Degraded Performance Across Calls, Apps and Dashboards

Incident Report for Nebula Limited

Postmortem

What Happened

At approximately 11:20 am BST on 9th July, we identified a sudden and unprecedented surge in traffic through our network, which resulted in a build up of messages entering the platform. This created a rapid slowdown of elements of the platform that rely on this technology; namely call authentication, softphone app status and chat functions, and dashboard navigation. 

Impact

While we have rigorous monitoring and load balancing protections in place, the rate at which this occurred meant that our usual redundancy measures were not able to sufficiently redirect all offending traffic and this ultimately led to a degradation of service which was seen across a significant number of accounts. 

Our team worked throughout the day to both mitigate the impact on our end users, and also investigate and identify the root cause. We systematically suspended various elements of our network while we investigated the issue, and each time were periodically restarting affected servers which cleared the backlog instantly, however shortly after each restart the traffic returned to unprecedented levels via different channels. Unfortunately this led to a number of ‘false positives’ on the root cause, leading our team to incorrectly and prematurely confirm a resolution via our status page.

We ultimately identified the root cause as a specific customer’s misconfiguration of an ancillary service to our main product line. Unlike with our own software, the protections around a complex integration with this third-party service rely in part on safeguards implemented by the other party; in this case, we found there was insufficient rate limiting on their side, which allowed an inflated level of traffic into the Nebula platform. This traffic came from various origins and made it harder for our team to quickly identify the root cause.

Resolution

After identifying the origin of the issue, we immediately suspended all services surrounding the account and integration. Once incoming traffic returned to normal levels, the backlog was immediately cleared and normal service resumed within minutes. 

We then worked with the service provider to establish the cause on their end, and implemented further checks within our own platform to prevent it recurring. 

Next Steps

We have since begun a comprehensive review of all aspects of the connecting infrastructure, and will be implementing further improvements to allow us to better monitor and identify any similar issues in future.

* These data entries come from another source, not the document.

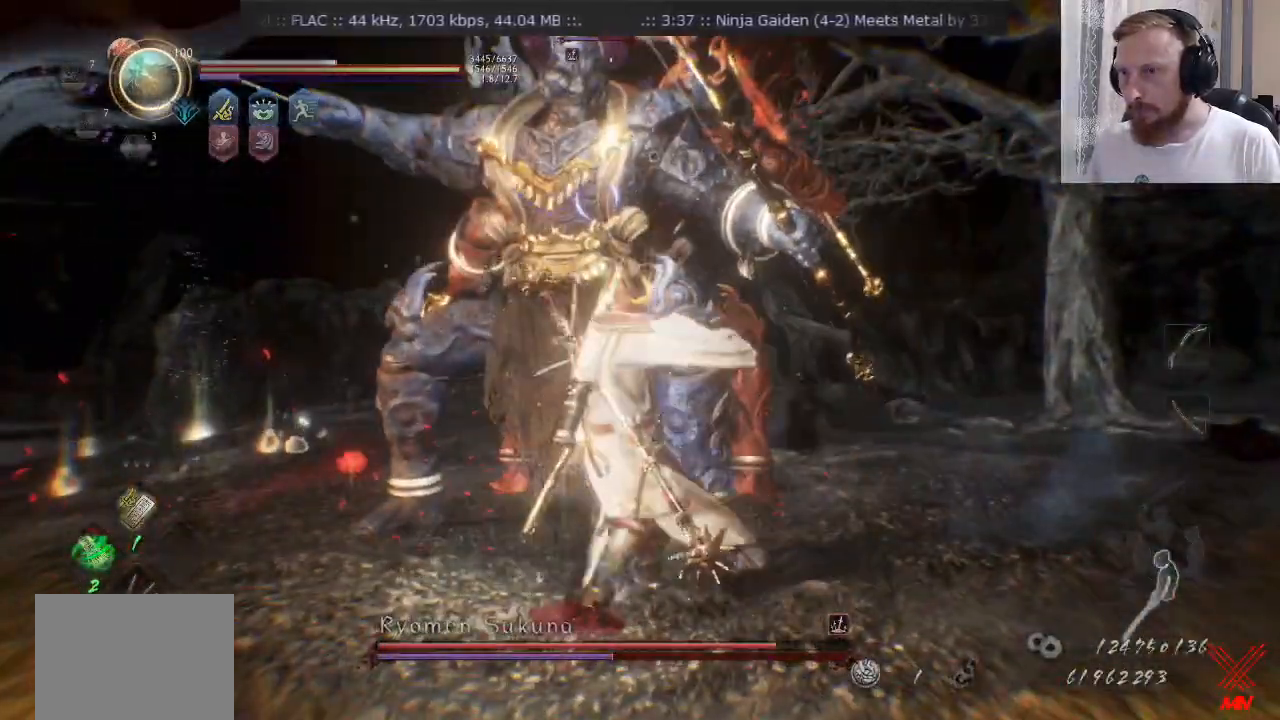
Gameplay with a controller (PlayStation layout); each line is a JSON object with the inputs held at the frame after it. "events" lists button and stick changes between this image and that frame as [ms after this image, input, new state], when the widget could be followed in between. Not read: L1 R1 R2.
{"buttons": [], "left_stick": "down-right", "right_stick": "center", "events": [[17, "CROSS", "down"], [184, "CROSS", "up"], [250, "L2", "up"], [284, "left_stick", "down-right"], [384, "CROSS", "down"], [451, "CROSS", "up"]]}
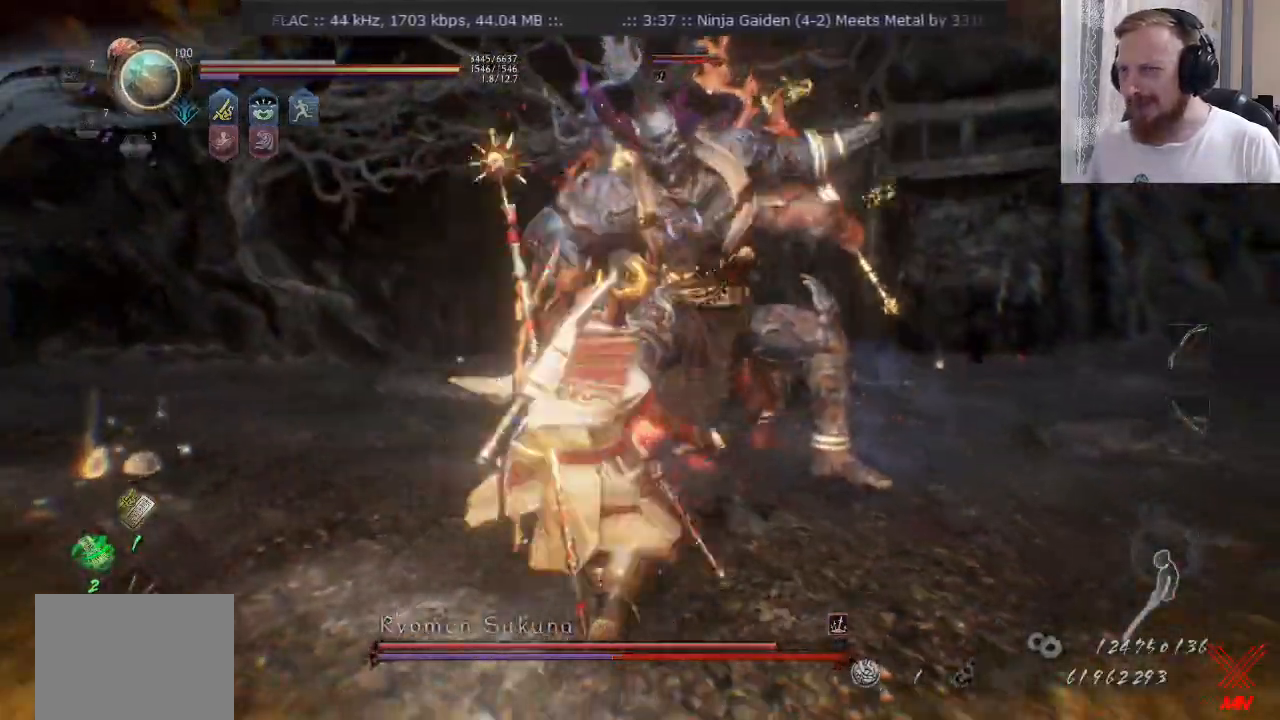
{"buttons": ["CROSS"], "left_stick": "down-left", "right_stick": "center", "events": [[50, "CROSS", "down"], [50, "left_stick", "left"], [100, "CROSS", "up"], [317, "CROSS", "down"], [417, "left_stick", "down-left"]]}
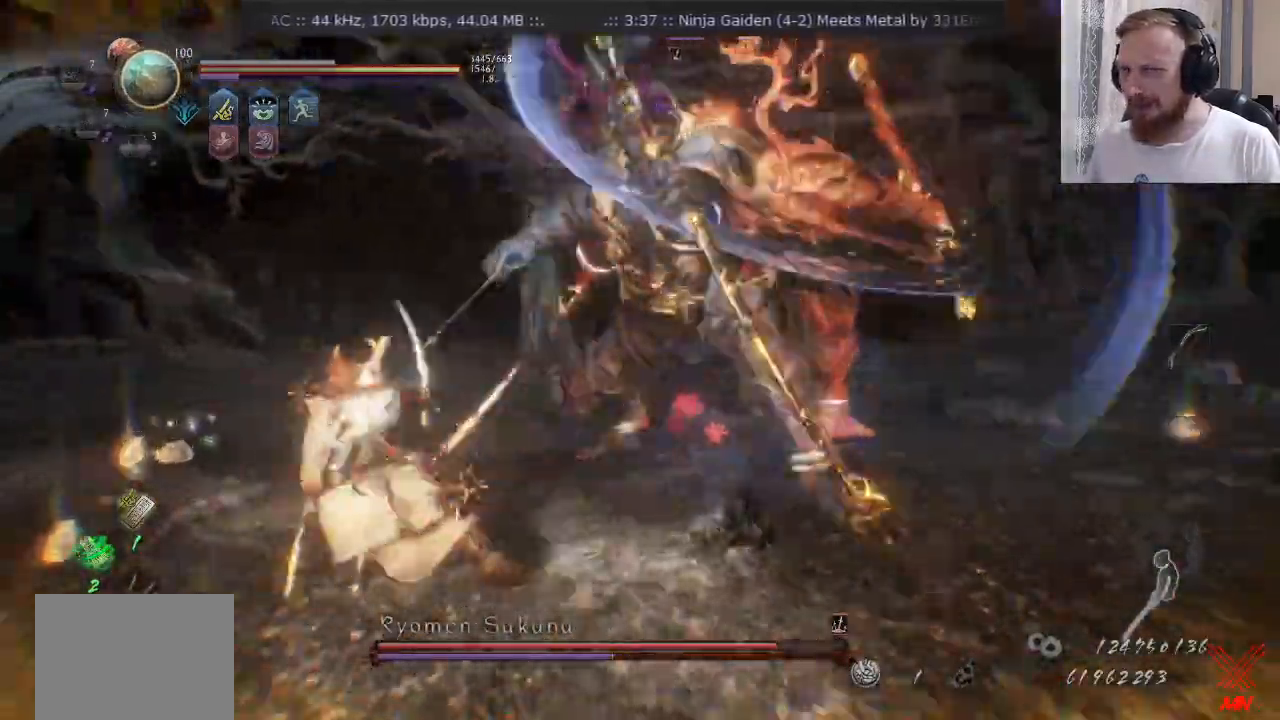
{"buttons": ["L2"], "left_stick": "center", "right_stick": "center", "events": [[33, "left_stick", "down"], [117, "CROSS", "up"], [167, "CROSS", "down"], [167, "L2", "down"], [334, "left_stick", "down-left"], [467, "CROSS", "up"], [501, "left_stick", "center"]]}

This also includes a more comprehensive review of our complete technology stack to ensure we are sufficiently protected for other cases of a similar nature.

We would like to sincerely apologise for the disruption caused, and thank you for your patience and understanding.

Posted Jul 11, 2025 - 10:23 BST

Resolved

This is confirmed as resolved, and a Post Mortem will be provided ASAP via this status page.
Posted Jul 10, 2025 - 09:03 BST

Monitoring

A fix has been implemented and we are monitoring the situation.
Posted Jul 09, 2025 - 14:17 BST

Identified

We are seeing degraded performance in some areas and working on the fix as we speak.
Posted Jul 09, 2025 - 13:56 BST

Monitoring

Normal service has resumed again and our team continue to closely monitor the situation.
Posted Jul 09, 2025 - 13:07 BST

Identified

We're investigating further reports of similar issues and will provide a further update within 30 minutes
Posted Jul 09, 2025 - 12:45 BST

Monitoring

Service has been restored in most areas and continues to improve in some niche cases. Our Team are still monitoring the incident and will mark this as resolved after a successful period. More information will be provided later via Post Mortem on this status.
Posted Jul 09, 2025 - 11:51 BST

Identified

The affected traffic is being rerouted and we're beginning to see performance in those areas improve. We are continuing to monitor and will provide a further update in the next 30 minutes.
Posted Jul 09, 2025 - 11:40 BST

Investigating

Our NOC are investigating reports of degraded performance across various elements of our platform, including calls, softphone apps and load speeds with our online dashboards. We will provide a further update in 30 minutes.
Posted Jul 09, 2025 - 11:24 BST
This incident affected: Core Network, Dashboard, Mobile Applications, and Desktop Applications.